Just as they turned the last corner, he grabbed her arm, and pointed. "Look, it’s back," he said. "That pub. It closed last spring, but it’s here again. The bartender there gave me the wish, to stop time. I have to go in.."
She frowned, but stopped the car. "Okay, we can drop in. But don’t think you can blame some short little Irish guy for whatever happened. You made your choices, and there are always consequences."

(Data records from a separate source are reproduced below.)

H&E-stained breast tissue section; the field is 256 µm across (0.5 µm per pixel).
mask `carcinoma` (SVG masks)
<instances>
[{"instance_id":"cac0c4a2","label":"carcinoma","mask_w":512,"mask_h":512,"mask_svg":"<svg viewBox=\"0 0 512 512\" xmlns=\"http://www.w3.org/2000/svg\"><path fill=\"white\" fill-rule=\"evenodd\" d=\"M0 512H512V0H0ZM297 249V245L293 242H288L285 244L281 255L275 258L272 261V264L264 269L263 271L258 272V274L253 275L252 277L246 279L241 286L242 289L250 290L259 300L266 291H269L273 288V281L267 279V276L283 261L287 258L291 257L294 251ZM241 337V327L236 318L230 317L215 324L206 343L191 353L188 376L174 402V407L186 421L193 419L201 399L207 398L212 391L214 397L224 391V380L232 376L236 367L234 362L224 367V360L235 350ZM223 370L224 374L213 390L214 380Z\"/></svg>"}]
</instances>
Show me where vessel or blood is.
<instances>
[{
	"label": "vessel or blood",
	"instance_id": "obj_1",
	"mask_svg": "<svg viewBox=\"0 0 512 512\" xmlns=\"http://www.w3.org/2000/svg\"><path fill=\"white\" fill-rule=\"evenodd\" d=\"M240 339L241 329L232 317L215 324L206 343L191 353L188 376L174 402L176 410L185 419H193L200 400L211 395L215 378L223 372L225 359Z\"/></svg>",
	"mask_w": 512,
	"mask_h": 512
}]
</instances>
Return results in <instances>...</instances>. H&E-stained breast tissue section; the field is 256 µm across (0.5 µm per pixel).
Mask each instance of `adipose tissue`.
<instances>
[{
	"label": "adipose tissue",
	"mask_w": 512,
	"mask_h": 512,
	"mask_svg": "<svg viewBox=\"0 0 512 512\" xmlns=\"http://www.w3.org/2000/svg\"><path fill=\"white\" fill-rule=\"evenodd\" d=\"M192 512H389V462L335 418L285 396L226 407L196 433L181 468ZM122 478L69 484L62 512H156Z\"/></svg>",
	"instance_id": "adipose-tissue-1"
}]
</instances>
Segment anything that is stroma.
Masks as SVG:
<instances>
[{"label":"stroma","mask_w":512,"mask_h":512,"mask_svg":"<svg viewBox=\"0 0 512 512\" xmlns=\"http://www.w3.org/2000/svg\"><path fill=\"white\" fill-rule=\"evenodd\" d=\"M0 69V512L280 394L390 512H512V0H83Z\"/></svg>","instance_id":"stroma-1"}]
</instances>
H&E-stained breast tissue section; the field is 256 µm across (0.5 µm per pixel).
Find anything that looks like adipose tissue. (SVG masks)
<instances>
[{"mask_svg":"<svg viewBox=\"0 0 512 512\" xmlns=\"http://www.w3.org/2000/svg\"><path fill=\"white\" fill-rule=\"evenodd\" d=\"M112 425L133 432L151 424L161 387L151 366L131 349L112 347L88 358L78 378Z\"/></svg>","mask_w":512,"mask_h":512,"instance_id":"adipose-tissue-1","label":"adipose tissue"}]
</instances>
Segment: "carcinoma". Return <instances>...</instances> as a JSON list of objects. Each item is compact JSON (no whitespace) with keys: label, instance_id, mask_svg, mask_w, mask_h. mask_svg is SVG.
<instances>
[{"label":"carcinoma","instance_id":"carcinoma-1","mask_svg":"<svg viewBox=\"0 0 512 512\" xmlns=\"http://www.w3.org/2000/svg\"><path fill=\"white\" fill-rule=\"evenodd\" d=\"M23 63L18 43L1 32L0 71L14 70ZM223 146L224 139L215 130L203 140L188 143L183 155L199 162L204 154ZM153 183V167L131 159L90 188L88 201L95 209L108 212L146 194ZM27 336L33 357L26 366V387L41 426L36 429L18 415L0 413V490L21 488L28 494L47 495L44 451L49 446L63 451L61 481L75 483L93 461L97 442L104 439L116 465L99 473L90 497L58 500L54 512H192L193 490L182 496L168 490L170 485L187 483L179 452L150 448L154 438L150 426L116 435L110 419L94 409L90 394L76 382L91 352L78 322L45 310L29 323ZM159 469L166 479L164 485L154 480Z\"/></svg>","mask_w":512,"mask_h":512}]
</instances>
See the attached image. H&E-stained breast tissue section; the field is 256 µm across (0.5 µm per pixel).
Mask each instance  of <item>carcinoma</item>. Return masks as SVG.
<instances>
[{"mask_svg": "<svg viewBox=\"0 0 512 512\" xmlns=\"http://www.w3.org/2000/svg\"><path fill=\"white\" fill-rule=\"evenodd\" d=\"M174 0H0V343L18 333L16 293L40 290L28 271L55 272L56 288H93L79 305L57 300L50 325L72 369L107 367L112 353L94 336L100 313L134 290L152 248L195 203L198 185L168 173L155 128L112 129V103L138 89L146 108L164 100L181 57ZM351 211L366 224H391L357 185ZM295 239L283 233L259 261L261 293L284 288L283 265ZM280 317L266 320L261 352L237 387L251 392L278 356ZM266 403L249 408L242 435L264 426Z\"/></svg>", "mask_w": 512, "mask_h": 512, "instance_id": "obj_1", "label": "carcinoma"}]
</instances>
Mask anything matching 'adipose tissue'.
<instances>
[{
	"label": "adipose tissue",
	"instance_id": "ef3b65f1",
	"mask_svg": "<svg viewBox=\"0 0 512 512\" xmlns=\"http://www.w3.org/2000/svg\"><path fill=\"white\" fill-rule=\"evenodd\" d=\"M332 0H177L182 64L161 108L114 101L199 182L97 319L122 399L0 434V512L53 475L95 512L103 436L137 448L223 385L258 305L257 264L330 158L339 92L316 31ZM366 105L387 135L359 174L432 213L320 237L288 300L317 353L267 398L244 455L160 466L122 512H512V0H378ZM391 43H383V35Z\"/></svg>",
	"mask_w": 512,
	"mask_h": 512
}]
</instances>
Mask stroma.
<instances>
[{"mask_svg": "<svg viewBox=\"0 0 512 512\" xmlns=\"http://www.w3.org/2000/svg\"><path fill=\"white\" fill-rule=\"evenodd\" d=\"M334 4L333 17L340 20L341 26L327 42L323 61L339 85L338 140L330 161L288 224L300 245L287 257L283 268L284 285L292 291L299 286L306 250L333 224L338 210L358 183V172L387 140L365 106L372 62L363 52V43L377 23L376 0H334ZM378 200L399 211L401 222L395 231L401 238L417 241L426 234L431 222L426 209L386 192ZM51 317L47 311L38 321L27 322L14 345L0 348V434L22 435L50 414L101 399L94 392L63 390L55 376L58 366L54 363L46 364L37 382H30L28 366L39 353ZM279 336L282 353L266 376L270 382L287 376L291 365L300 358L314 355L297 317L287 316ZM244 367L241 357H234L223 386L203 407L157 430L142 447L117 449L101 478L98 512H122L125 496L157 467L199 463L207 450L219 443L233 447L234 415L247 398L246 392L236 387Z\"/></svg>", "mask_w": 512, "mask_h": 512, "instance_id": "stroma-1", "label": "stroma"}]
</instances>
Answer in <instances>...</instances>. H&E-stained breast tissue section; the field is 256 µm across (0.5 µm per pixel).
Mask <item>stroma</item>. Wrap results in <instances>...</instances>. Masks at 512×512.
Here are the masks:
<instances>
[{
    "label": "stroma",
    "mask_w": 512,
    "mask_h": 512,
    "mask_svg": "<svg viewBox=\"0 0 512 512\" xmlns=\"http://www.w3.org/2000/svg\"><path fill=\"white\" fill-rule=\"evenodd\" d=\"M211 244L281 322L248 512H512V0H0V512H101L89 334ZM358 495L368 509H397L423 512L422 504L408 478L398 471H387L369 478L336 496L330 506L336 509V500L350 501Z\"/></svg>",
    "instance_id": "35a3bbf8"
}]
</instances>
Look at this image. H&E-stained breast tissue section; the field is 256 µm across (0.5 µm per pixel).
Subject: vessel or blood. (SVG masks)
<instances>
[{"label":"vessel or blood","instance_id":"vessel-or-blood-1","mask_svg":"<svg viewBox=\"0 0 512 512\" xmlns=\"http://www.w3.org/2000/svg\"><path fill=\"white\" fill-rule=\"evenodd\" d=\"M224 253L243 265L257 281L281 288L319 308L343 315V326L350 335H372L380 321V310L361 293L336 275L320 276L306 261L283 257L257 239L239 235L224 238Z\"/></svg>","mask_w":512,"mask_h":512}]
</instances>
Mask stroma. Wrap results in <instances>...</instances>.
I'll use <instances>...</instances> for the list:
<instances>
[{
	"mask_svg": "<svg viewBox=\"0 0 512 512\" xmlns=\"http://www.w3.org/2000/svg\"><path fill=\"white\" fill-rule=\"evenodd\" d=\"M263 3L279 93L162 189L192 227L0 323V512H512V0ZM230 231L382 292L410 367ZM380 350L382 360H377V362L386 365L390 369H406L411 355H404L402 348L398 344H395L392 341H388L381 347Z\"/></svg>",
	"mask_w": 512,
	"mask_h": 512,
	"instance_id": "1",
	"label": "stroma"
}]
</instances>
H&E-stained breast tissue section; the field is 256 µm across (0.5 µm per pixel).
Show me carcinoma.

Marian nodded, but he was in fact a little pissed off. He’d been tricked. As they walked in to the same empty, smokey bar, Shameless looked up and smiled.
"Ah here you are. Back for another wish? The old one will keep going, you know, flaws and all. But your choice. A pint while you ponder your future?"
Something in his words made Marian pause.
"I think my wish would be to undo that last one." He turned to Steph. "And maybe think about dreams and consequences."
"Granted," said Shameless. He reached under the counter, lifted up an old gym bag, and placed it onto the bar with a solid clunk. "Consider this an apology and a wedding present. Something toward that house in the suburbs. Sorry about the smelly bag, I seem to have misplaced the traditional iron pot. Still want a drink?"
Steph smiled, but shook her head. "I think we’ll take a rain check on that." She gave Marian a kiss. "I need to get this trouble-maker home."
"No problem," said the bartender. He handed Marian the bag. "Drop in whenever you want to just talk, I’ll be here if you need me."